Just two days after the World Health Organization declared COVID-19 a pandemic, Breonna Taylor was killed in Louisville, Kentucky. Two months after that, George Floyd was killed in Minneapolis. Since then, protests and riots have happened across the country.
“One of the first things I’ve tried to do is remind our people that everything we’re experiencing (this year) isn’t new,” Elbert says.
“It feels different because it’s compacted, (but) you think about the Spanish flu (in comparison to COVID-19). You think of Revelation … This vision John sees, famines, wars, inflation … I don’t think that’s just a future time of tribulation. I think that’s now.”
People have been killing their fellow man from the beginning. “We’re on track for a record year of murders in Jackson right now,” he says.
“(That lack of concern for human life) manifests itself citizen to citizen, and it goes up to some police officers and how they treat citizens as well.”
Ultimately, that injustice and hatred go back to rebellion against God, he says. “When we rebel against the Lord, we won’t rightly love our neighbor.
“It may feel (new) because it’s in our lifetime, but when you look at what our grandparents endured, and people of color enduring slavery and Jim Crow — this doesn’t feel new to me. It (just) feels like something is very wrong with this world.”
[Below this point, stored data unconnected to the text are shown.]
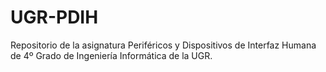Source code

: # UGR-PDIH
Repositorio de la asignatura Periféricos y Dispositivos de Interfaz Humana de 4º Grado de Ingeniería Informática de la UGR.
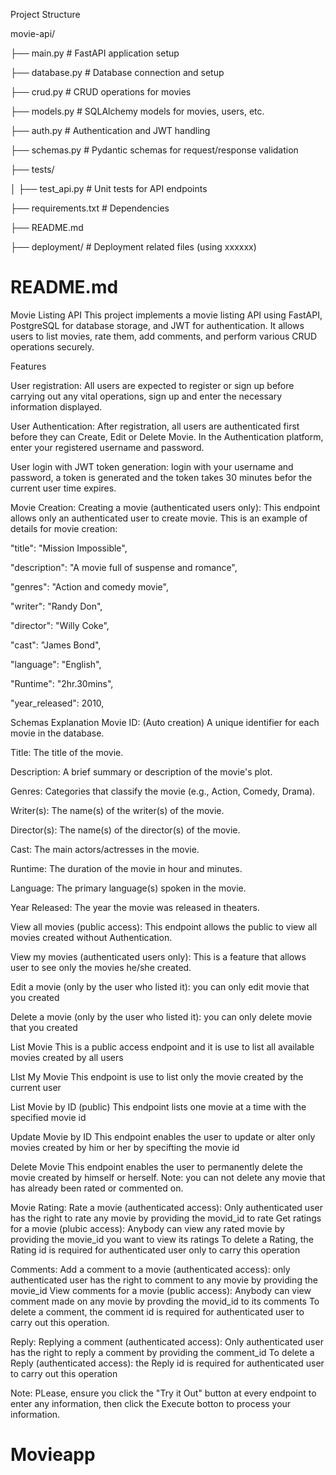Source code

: Project Structure

movie-api/

├── main.py               # FastAPI application setup

├── database.py           # Database connection and setup

├── crud.py               # CRUD operations for movies

├── models.py             # SQLAlchemy models for movies, users, etc.

├── auth.py               # Authentication and JWT handling

├── schemas.py            # Pydantic schemas for request/response validation

├── tests/

│   ├── test_api.py       # Unit tests for API endpoints

├── requirements.txt      # Dependencies

├── README.md

├── deployment/           # Deployment related files (using xxxxxx)


# README.md

Movie Listing API
This project implements a movie listing API using FastAPI, PostgreSQL for database storage, 
and JWT for authentication. It allows users to list movies, rate them, add comments, 
and perform various CRUD operations securely.

Features

User registration: All users are expected to register or sign up before carrying out any vital operations, 
sign up and enter the necessary information displayed.

User Authentication: After registration, all users are authenticated first before they can Create, Edit or Delete Movie. 
In the Authentication platform, enter your registered username and password.

User login with JWT token generation: login with your username and password, a token is generated and the token takes 30 minutes 
befor the current user time expires.

Movie Creation:
Creating a movie (authenticated users only): This endpoint allows only an authenticated user to create movie.
This is an example of details for movie creation:

  "title": "Mission Impossible",

  "description": "A movie full of suspense and romance",

  "genres": "Action and comedy movie",

  "writer": "Randy Don",

  "director": "Willy Coke",

  "cast": "James Bond",

  "language": "English",

  "Runtime": "2hr.30mins",

  "year_released": 2010,

Schemas Explanation
Movie ID: (Auto creation) A unique identifier for each movie in the database.

Title: The title of the movie.

Description: A brief summary or description of the movie's plot.

Genres: Categories that classify the movie (e.g., Action, Comedy, Drama).

Writer(s): The name(s) of the writer(s) of the movie.

Director(s): The name(s) of the director(s) of the movie.

Cast: The main actors/actresses in the movie.

Runtime: The duration of the movie in hour and minutes.

Language: The primary language(s) spoken in the movie.

Year Released: The year the movie was released in theaters.

View all movies (public access): 
This endpoint allows the public to view all movies created without Authentication.

View my movies (authenticated users only): 
This is a feature that allows user to see only the movies he/she created.

Edit a movie (only by the user who listed it): 
you can only edit movie that you created 

Delete a movie (only by the user who listed it): 
you can only delete movie that you created 

List Movie
This is a public access endpoint and it is use to list all available movies created by all users

LIst My Movie
This endpoint is use to list only the movie created by the current user

List Movie by ID (public)
This endpoint lists one movie at a time with the specified movie id  

Update Movie by ID 
This endpoint enables the user to update or alter only movies created by him or her by specifting the movie id

Delete Movie
This endpoint enables the user to permanently delete the movie created by himself or herself.
Note: you can not delete any movie that has already been rated or commented on.

Movie Rating:
Rate a movie (authenticated access): Only authenticated user has the right to rate any movie by providing the movid_id to rate
Get ratings for a movie (plubic access): Anybody can view any rated movie by providing the movie_id you want to view its ratings
To delete a Rating, the Rating id is required for authenticated user only to carry this operation

Comments:
Add a comment to a movie (authenticated access): only authenticated user has the right to comment to any movie by providing the movie_id
View comments for a movie (public access): Anybody can view comment made on any movie by provding the movid_id to its comments
To delete a comment, the comment id is required for authenticated user to carry out this operation.

Reply:
Replying a comment (authenticated access): Only authenticated user has the right to reply a comment by providing the comment_id
To delete a Reply (authenticated access): the Reply id is required for authenticated user to carry out this operation




Note: PLease, ensure you click the "Try it Out" button at every endpoint to enter any information, 
then click the Execute botton to process your information.
# Movieapp
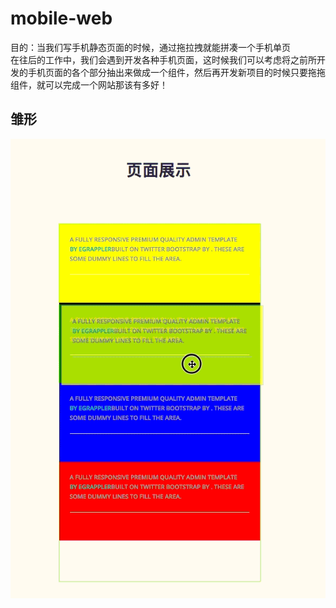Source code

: # mobile-web
目的：当我们写手机静态页面的时候，通过拖拉拽就能拼凑一个手机单页      
在往后的工作中，我们会遇到开发各种手机页面，这时候我们可以考虑将之前所开发的手机页面的各个部分抽出来做成一个组件，然后再开发新项目的时候只要拖拖组件，就可以完成一个网站那该有多好！    

## 雏形

![Image text](./imgs/auto.gif)
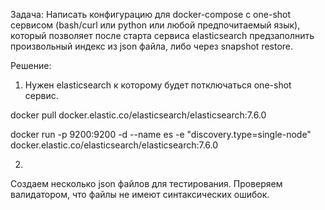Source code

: Задача:
Написать конфигурацию для docker-compose с one-shot сервисом (bash/curl или python или любой предпочитаемый язык), который позволяет после старта сервиса elasticsearch предзаполнить произвольный индекс из json файла, либо через snapshot restore.

Решение:
1. Нужен elasticsearch к которому будет потключаться one-shot сервис.

  docker pull docker.elastic.co/elasticsearch/elasticsearch:7.6.0

  docker run -p 9200:9200 -d --name es -e "discovery.type=single-node" docker.elastic.co/elasticsearch/elasticsearch:7.6.0

2. 
  Создаем несколько json файлов для тестирования. Проверяем валидатором, что файлы не имеют синтаксических ошибок.
  
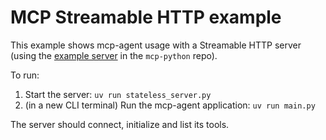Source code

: # MCP Streamable HTTP example

This example shows mcp-agent usage with a Streamable HTTP server (using the [example server](https://github.com/modelcontextprotocol/python-sdk/tree/main/examples/servers/simple-streamablehttp-stateless) in the `mcp-python` repo).

To run:

1. Start the server: `uv run stateless_server.py`
2. (in a new CLI terminal) Run the mcp-agent application: `uv run main.py`

The server should connect, initialize and list its tools.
Elbert says it’s crucial to remind his church that God’s kingdom is diverse, and that that’s a good thing. He points out the stark differences between Jesus’ 12 disciples, such as Matthew the tax collector, who worked for the oppressive Roman regime, and Simon the zealot, who wanted to overthrow that regime by any means necessary.
“Something captivates them about Jesus that changes them. Those (other) things become secondary, and they’re able to gather around a meal and not be an elephant or a donkey,” Elbert says.
“He’s building this kingdom that doesn’t look like this world. As long as we take our cue from this world, we’ll be divided.”
Elbert claims the church already has unity, in a sense:
“When you pull back the veneer, we have the same need. We’re all deeply sinful, deeply biased, deeply flawed. And our common need is to be reconciled to God,” he says.
Reconciliation with God automatically reconciles us to each other. We just have to seek God’s help in living that out.
“Christians can engage in these situations with love, and humility, and I even think repentance, man.”
Karen explains what some of that has looked like at Redeemer:
“(The church leadership has) done a good job of, one, informing everyone, making sure everyone is aware that (racial injustice) is not a made-up type of thing. And … there are things that we do, whether it’s knowingly or just kind of unaware of … to contribute to this, or that we can do to combat it,” she says.
“And I’ve had conversations personally with women where we’ve had lunch and we’ve discussed this, black and white. I think for me … we just kind of see our roles as moms, our role is to make sure our children understand this, and that we don’t raise children who are racist and who hate,” she says.
“People have admitted to struggling with this, whether you’re black and you feel like not enough is being done (to combat racism), or you’re white and you feel like this is too much attention given to this thing … It’s been a challenge at home and (at church), but people are so willing to reach out and have uncomfortable conversations.”
Elbert knows he and Karen were put in place, both in their family and at Redeemer, to have those conversations. And despite the feelings of insecurity that may bring, he remembers something Jesus told those 12 disciples: “You didn’t choose Me, but I chose you.”
“He knew exactly who He was choosing,” Elbert says. “That gives me hope.”